3rd blog of the day.
I just re-read Anonymous’s comment, and realize didn’t even read it properly the first time. I think my paranoia kicked in. Scary.
First of all, Anonymous said I know it helps to analyse… so the criticism is all in my head. What’s new.
Secondly, thanks again, Anonymous, for your kind words. I want to tell you, though, it’s true that when I’m experiencing deep emotion, I don’t ever believe I’ll be happy again, but I always come out of it when I’ve done whatever I need to do. I don’t remain in that dark place the way I used to. Only until I’ve moved the energy and met the need, whatever it is. Sometimes it’s to figure things out in my head, sometimes it’s to know I’m not alone, sometimes I have to reach out…. I never let myself stay there for very long any more. Doesn’t mean that my emotion when I’m in the dark place isn’t very powerful.

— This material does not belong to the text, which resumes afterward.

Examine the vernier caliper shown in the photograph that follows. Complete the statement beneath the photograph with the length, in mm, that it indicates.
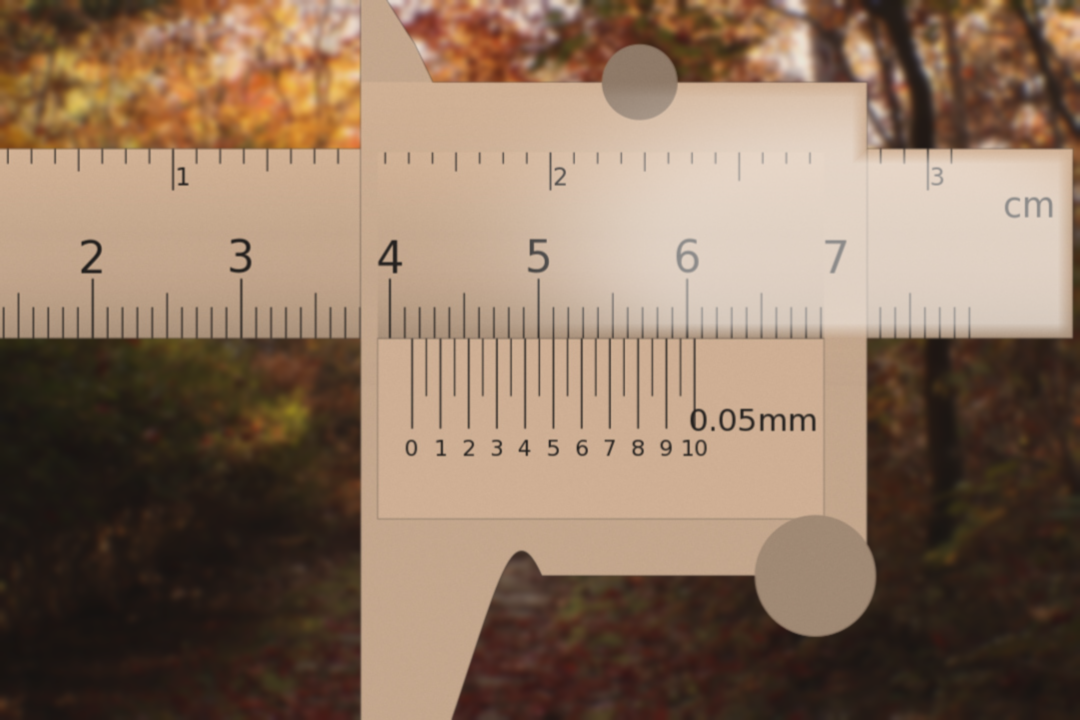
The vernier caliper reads 41.5 mm
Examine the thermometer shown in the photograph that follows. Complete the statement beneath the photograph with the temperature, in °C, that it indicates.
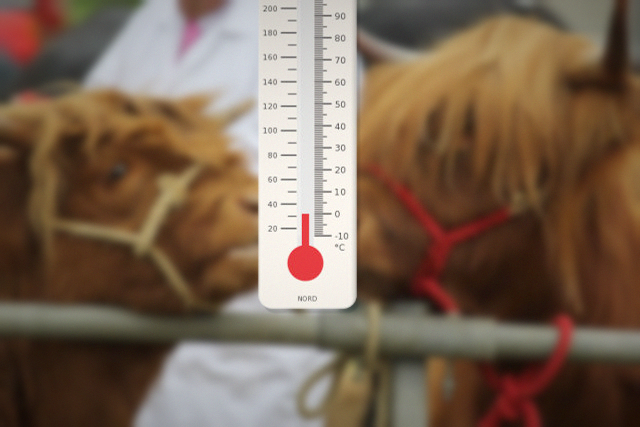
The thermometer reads 0 °C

It is. In fact it’s more powerful now than it’s ever been before – but that is exactly what prompts me to move the energy and meet my need, and return to a good space. Well-being. I don’t think I want to do away with that, I just want to get better and better at hearing my emotion, letting the energy out, and meeting my needs. That way I can stay present and conscious of everything that’s happening in my world. And return more and more frequently to well-being. That’s where I am at the moment.
I’ll tell you something, though, Anonymous. Next time I’m blogging and finding my way out of the dark place, I’ll remember that you took the time to say something kind and helpful, and it’ll make a difference, it’ll make it a little bit easier to find the light. It’s a big stroke for me, knowing that somebody cares.
It’s a big deal when somebody holds out their hand. I hope to hear from you again.